▸ To-do item: Extract all of the text from the data below and reproduce every line verbatim, keeping the original wording, spelling, and order.

╭──

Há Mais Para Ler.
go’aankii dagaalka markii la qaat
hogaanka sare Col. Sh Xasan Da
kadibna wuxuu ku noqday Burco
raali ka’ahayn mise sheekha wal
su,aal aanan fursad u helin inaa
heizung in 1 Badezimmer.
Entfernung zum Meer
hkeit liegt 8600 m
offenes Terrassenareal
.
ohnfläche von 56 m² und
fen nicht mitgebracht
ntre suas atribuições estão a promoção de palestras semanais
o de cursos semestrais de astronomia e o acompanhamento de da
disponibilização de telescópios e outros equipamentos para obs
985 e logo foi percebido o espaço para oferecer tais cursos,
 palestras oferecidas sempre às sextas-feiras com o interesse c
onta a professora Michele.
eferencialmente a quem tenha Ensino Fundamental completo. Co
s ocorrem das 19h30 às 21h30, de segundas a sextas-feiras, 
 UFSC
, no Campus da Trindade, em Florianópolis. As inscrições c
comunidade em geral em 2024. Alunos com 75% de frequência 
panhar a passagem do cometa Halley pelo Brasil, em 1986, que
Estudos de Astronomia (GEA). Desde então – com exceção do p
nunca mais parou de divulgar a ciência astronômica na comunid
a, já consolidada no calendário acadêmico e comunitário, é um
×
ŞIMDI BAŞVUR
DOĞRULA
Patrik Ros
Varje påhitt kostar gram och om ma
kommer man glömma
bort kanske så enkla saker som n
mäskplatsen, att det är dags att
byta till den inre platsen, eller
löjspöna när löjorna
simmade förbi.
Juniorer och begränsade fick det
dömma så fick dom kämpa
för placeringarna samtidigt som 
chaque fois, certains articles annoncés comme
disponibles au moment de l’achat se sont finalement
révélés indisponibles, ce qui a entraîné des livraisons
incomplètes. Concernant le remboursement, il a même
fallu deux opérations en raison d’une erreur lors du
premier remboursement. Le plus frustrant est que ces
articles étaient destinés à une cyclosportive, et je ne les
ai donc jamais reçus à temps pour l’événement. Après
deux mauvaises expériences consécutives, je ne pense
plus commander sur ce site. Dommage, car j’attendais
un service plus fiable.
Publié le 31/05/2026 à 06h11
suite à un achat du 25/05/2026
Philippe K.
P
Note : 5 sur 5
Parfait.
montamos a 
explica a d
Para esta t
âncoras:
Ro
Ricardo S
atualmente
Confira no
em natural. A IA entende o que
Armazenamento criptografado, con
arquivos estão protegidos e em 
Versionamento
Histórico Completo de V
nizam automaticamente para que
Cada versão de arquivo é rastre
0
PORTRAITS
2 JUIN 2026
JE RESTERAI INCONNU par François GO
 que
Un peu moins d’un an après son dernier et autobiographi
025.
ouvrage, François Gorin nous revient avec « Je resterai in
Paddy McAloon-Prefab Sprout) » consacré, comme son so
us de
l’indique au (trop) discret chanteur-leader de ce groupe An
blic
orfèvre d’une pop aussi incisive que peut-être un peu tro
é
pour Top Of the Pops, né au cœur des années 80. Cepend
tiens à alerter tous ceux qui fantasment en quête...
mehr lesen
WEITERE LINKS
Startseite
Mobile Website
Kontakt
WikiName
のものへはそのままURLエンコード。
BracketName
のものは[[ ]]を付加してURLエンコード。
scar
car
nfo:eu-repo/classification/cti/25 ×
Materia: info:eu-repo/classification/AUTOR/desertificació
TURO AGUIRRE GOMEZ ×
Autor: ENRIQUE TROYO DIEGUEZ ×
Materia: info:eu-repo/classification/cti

╰──

▸ Exercise solution:
Há Mais Para Ler.
go’aankii dagaalka markii la qaat
hogaanka sare Col. Sh Xasan Da
kadibna wuxuu ku noqday Burco
raali ka’ahayn mise sheekha wal
su,aal aanan fursad u helin inaa
heizung in 1 Badezimmer.
Entfernung zum Meer
hkeit liegt 8600 m
offenes Terrassenareal
.
ohnfläche von 56 m² und
fen nicht mitgebracht
ntre suas atribuições estão a promoção de palestras semanais
o de cursos semestrais de astronomia e o acompanhamento de da
disponibilização de telescópios e outros equipamentos para obs
985 e logo foi percebido o espaço para oferecer tais cursos,
 palestras oferecidas sempre às sextas-feiras com o interesse c
onta a professora Michele.
eferencialmente a quem tenha Ensino Fundamental completo. Co
s ocorrem das 19h30 às 21h30, de segundas a sextas-feiras, 
 UFSC
, no Campus da Trindade, em Florianópolis. As inscrições c
comunidade em geral em 2024. Alunos com 75% de frequência 
panhar a passagem do cometa Halley pelo Brasil, em 1986, que
Estudos de Astronomia (GEA). Desde então – com exceção do p
nunca mais parou de divulgar a ciência astronômica na comunid
a, já consolidada no calendário acadêmico e comunitário, é um
×
ŞIMDI BAŞVUR
DOĞRULA
Patrik Ros
Varje påhitt kostar gram och om ma
kommer man glömma
bort kanske så enkla saker som n
mäskplatsen, att det är dags att
byta till den inre platsen, eller
löjspöna när löjorna
simmade förbi.
Juniorer och begränsade fick det
dömma så fick dom kämpa
för placeringarna samtidigt som 
chaque fois, certains articles annoncés comme
disponibles au moment de l’achat se sont finalement
révélés indisponibles, ce qui a entraîné des livraisons
incomplètes. Concernant le remboursement, il a même
fallu deux opérations en raison d’une erreur lors du
premier remboursement. Le plus frustrant est que ces
articles étaient destinés à une cyclosportive, et je ne les
ai donc jamais reçus à temps pour l’événement. Après
deux mauvaises expériences consécutives, je ne pense
plus commander sur ce site. Dommage, car j’attendais
un service plus fiable.
Publié le 31/05/2026 à 06h11
suite à un achat du 25/05/2026
Philippe K.
P
Note : 5 sur 5
Parfait.
montamos a 
explica a d
Para esta t
âncoras:
Ro
Ricardo S
atualmente
Confira no
em natural. A IA entende o que
Armazenamento criptografado, con
arquivos estão protegidos e em 
Versionamento
Histórico Completo de V
nizam automaticamente para que
Cada versão de arquivo é rastre
0
PORTRAITS
2 JUIN 2026
JE RESTERAI INCONNU par François GO
 que
Un peu moins d’un an après son dernier et autobiographi
025.
ouvrage, François Gorin nous revient avec « Je resterai in
Paddy McAloon-Prefab Sprout) » consacré, comme son so
us de
l’indique au (trop) discret chanteur-leader de ce groupe An
blic
orfèvre d’une pop aussi incisive que peut-être un peu tro
é
pour Top Of the Pops, né au cœur des années 80. Cepend
tiens à alerter tous ceux qui fantasment en quête...
mehr lesen
WEITERE LINKS
Startseite
Mobile Website
Kontakt
WikiName
のものへはそのままURLエンコード。
BracketName
のものは[[ ]]を付加してURLエンコード。
scar
car
nfo:eu-repo/classification/cti/25 ×
Materia: info:eu-repo/classification/AUTOR/desertificació
TURO AGUIRRE GOMEZ ×
Autor: ENRIQUE TROYO DIEGUEZ ×
Materia: info:eu-repo/classification/cti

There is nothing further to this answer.